香港、中国本土からの移動を大幅制限 専門家が警告も
(CNN) 中国湖北省武漢市で発生した新型コロナウイルスによる肺炎の感染が拡大するなか、香港政府は28日、中国本土との境界の多くを一時的に閉鎖し、旅行者の移動を大幅に制限する措置を発表した。
林鄭月娥(キャリー・ラム)行政長官が記者会見で語ったところによると、30日深夜0時から追って通知するまでの措置として、本土からの旅行者に発給する観光ビザの数を抑え、航空機の便も半減させる。
バスの本数を減らし、本土と行き来する全フェリーの運航や香港とマカオ、広東省珠海市を結ぶ港珠澳大橋経由のバス運行を停止。
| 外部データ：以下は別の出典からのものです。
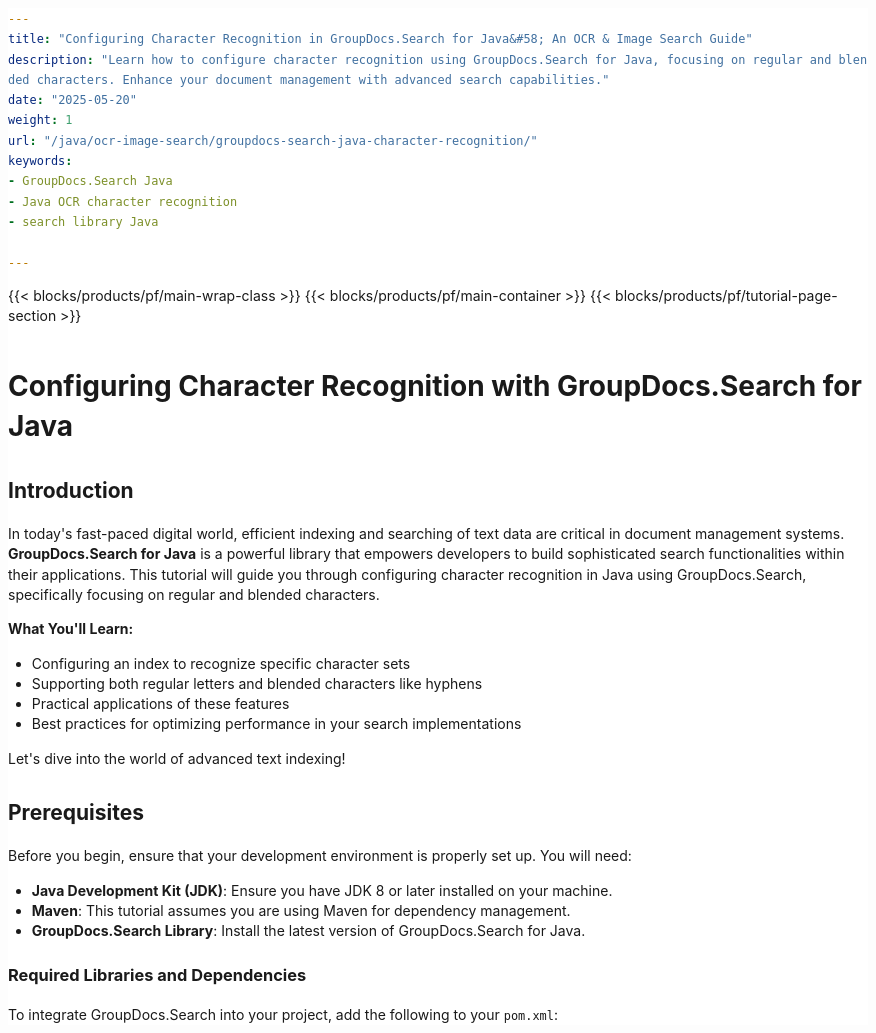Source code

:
 ```yaml
---
title: "Configuring Character Recognition in GroupDocs.Search for Java&#58; An OCR & Image Search Guide"
description: "Learn how to configure character recognition using GroupDocs.Search for Java, focusing on regular and blended characters. Enhance your document management with advanced search capabilities."
date: "2025-05-20"
weight: 1
url: "/java/ocr-image-search/groupdocs-search-java-character-recognition/"
keywords:
- GroupDocs.Search Java
- Java OCR character recognition
- search library Java

---
```


{{< blocks/products/pf/main-wrap-class >}}
{{< blocks/products/pf/main-container >}}
{{< blocks/products/pf/tutorial-page-section >}}
# Configuring Character Recognition with GroupDocs.Search for Java

## Introduction

In today's fast-paced digital world, efficient indexing and searching of text data are critical in document management systems. **GroupDocs.Search for Java** is a powerful library that empowers developers to build sophisticated search functionalities within their applications. This tutorial will guide you through configuring character recognition in Java using GroupDocs.Search, specifically focusing on regular and blended characters.

**What You'll Learn:**
- Configuring an index to recognize specific character sets
- Supporting both regular letters and blended characters like hyphens
- Practical applications of these features
- Best practices for optimizing performance in your search implementations

Let's dive into the world of advanced text indexing!

## Prerequisites

Before you begin, ensure that your development environment is properly set up. You will need:

- **Java Development Kit (JDK)**: Ensure you have JDK 8 or later installed on your machine.
- **Maven**: This tutorial assumes you are using Maven for dependency management.
- **GroupDocs.Search Library**: Install the latest version of GroupDocs.Search for Java.

### Required Libraries and Dependencies

To integrate GroupDocs.Search into your project, add the following to your `pom.xml`:
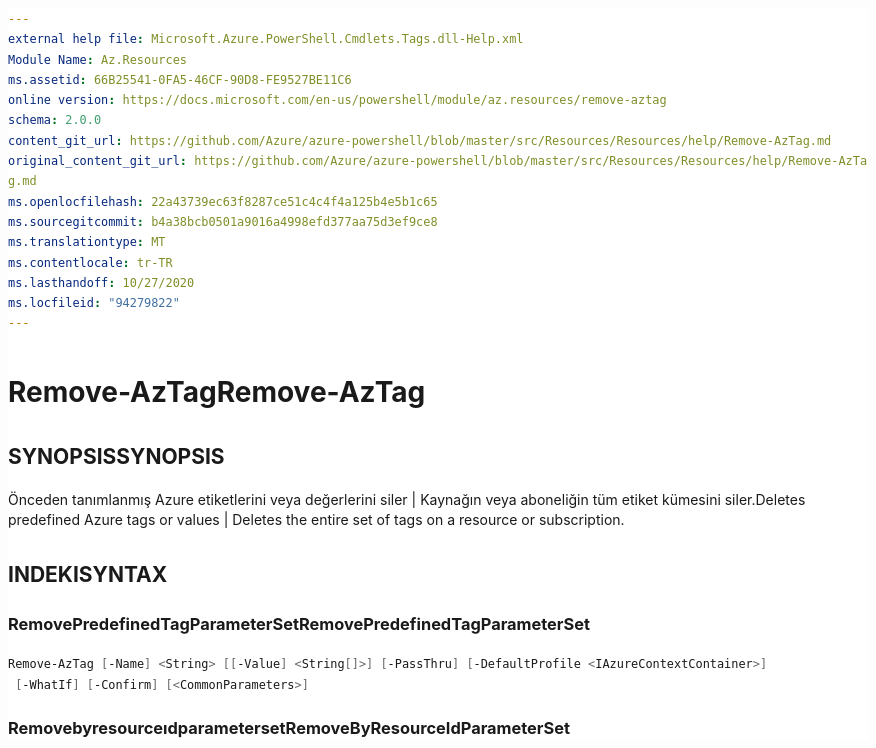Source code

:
 ```yaml
---
external help file: Microsoft.Azure.PowerShell.Cmdlets.Tags.dll-Help.xml
Module Name: Az.Resources
ms.assetid: 66B25541-0FA5-46CF-90D8-FE9527BE11C6
online version: https://docs.microsoft.com/en-us/powershell/module/az.resources/remove-aztag
schema: 2.0.0
content_git_url: https://github.com/Azure/azure-powershell/blob/master/src/Resources/Resources/help/Remove-AzTag.md
original_content_git_url: https://github.com/Azure/azure-powershell/blob/master/src/Resources/Resources/help/Remove-AzTag.md
ms.openlocfilehash: 22a43739ec63f8287ce51c4c4f4a125b4e5b1c65
ms.sourcegitcommit: b4a38bcb0501a9016a4998efd377aa75d3ef9ce8
ms.translationtype: MT
ms.contentlocale: tr-TR
ms.lasthandoff: 10/27/2020
ms.locfileid: "94279822"
---
```

# <span data-ttu-id="d1f91-101">Remove-AzTag</span><span class="sxs-lookup"><span data-stu-id="d1f91-101">Remove-AzTag</span></span>

## <span data-ttu-id="d1f91-102">SYNOPSIS</span><span class="sxs-lookup"><span data-stu-id="d1f91-102">SYNOPSIS</span></span>
<span data-ttu-id="d1f91-103">Önceden tanımlanmış Azure etiketlerini veya değerlerini siler | Kaynağın veya aboneliğin tüm etiket kümesini siler.</span><span class="sxs-lookup"><span data-stu-id="d1f91-103">Deletes predefined Azure tags or values | Deletes the entire set of tags on a resource or subscription.</span></span>

## <span data-ttu-id="d1f91-104">INDEKI</span><span class="sxs-lookup"><span data-stu-id="d1f91-104">SYNTAX</span></span>

### <span data-ttu-id="d1f91-105">RemovePredefinedTagParameterSet</span><span class="sxs-lookup"><span data-stu-id="d1f91-105">RemovePredefinedTagParameterSet</span></span>

```powershell
Remove-AzTag [-Name] <String> [[-Value] <String[]>] [-PassThru] [-DefaultProfile <IAzureContextContainer>]
 [-WhatIf] [-Confirm] [<CommonParameters>]
```

### <span data-ttu-id="d1f91-106">Removebyresourceıdparameterset</span><span class="sxs-lookup"><span data-stu-id="d1f91-106">RemoveByResourceIdParameterSet</span></span>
本土へ通じる高速鉄道の西九龍駅を閉鎖し、一部の出入境検問所の業務も停止する。
香港政府はさらに、春節(旧正月)の連休が明ける29日以降も、救急要員などを除く公務員は在宅勤務とすることを決め、民間企業にも同様の対応を呼び掛けた。
香港では議員らや医療従事者の組合から、本土との境界閉鎖を求める声が高まっていた。
香港大学医学部の梁卓偉(ガブリエル・リアン)学部長は27日、新型コロナウイルスの感染者は潜伏期の患者を含め、公式発表の10倍に上っている可能性もあると指摘。当局が介入せず放置した場合、6日ごとに倍増するとの試算を示した。
梁氏らの研究チームによると、感染はすでに中国の各都市へ広がっているため、武漢市を事実上封鎖している措置に実効性はないとみられ、4~5月にピークを迎える恐れがあるという。